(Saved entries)
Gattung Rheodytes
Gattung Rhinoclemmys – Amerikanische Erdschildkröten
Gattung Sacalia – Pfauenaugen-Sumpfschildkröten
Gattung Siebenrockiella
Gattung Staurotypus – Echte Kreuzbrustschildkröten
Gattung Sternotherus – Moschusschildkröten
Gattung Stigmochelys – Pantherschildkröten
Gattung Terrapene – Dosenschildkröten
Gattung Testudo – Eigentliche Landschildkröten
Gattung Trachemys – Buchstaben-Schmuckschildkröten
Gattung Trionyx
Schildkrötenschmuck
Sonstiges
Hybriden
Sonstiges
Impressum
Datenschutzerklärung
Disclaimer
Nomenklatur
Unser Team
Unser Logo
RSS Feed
==
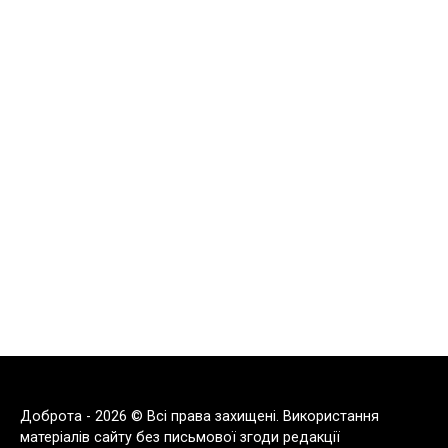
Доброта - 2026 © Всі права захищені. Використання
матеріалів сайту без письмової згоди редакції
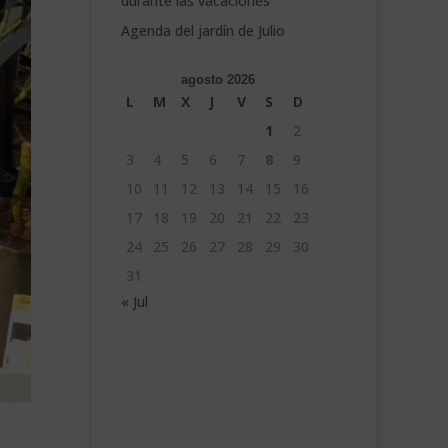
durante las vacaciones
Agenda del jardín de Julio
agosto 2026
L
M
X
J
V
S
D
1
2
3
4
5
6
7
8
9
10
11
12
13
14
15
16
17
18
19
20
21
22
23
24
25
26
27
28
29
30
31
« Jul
==
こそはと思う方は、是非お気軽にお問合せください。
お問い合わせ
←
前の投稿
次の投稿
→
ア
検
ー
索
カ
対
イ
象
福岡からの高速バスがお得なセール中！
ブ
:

DESCRIPTION OF THE TASK = Using the records above, count the lines that hold the string "Gattung", and give back only the result.

RESPONSE AREA = 11